TASK DETAILS:
Give back word for word every line from the one that includes "roll_deg: +1.6" through the last line of the listing, and nothing besides.

RECORD SET:
┏━━
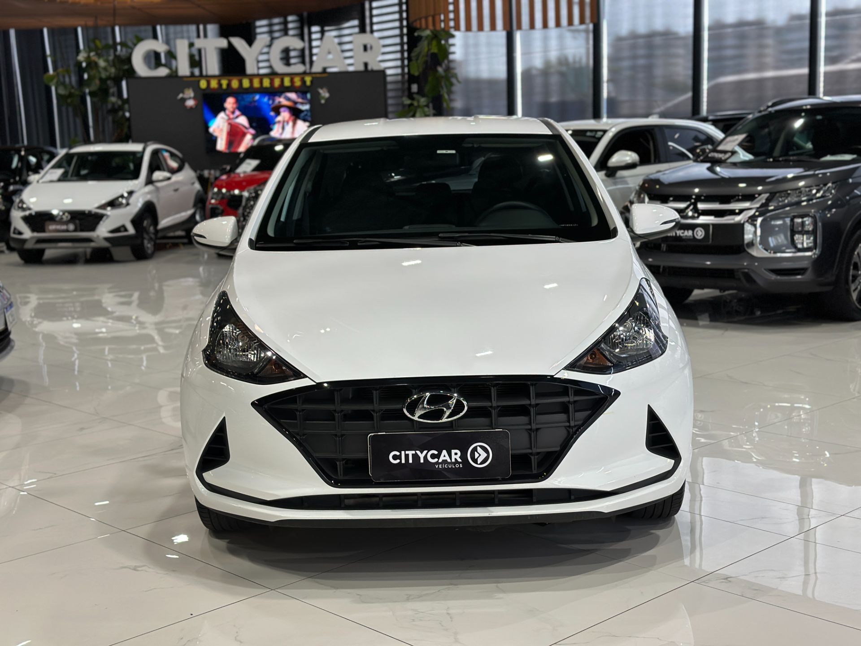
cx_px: 430
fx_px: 1194
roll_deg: +1.6
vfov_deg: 30.3
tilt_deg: -8.7
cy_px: 323
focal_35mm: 48
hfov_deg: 39.7
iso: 100
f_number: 1.78
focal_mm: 6.86
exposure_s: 1/170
┗━━
COMPLETED EXERCISE:
roll_deg: +1.6
vfov_deg: 30.3
tilt_deg: -8.7
cy_px: 323
focal_35mm: 48
hfov_deg: 39.7
iso: 100
f_number: 1.78
focal_mm: 6.86
exposure_s: 1/170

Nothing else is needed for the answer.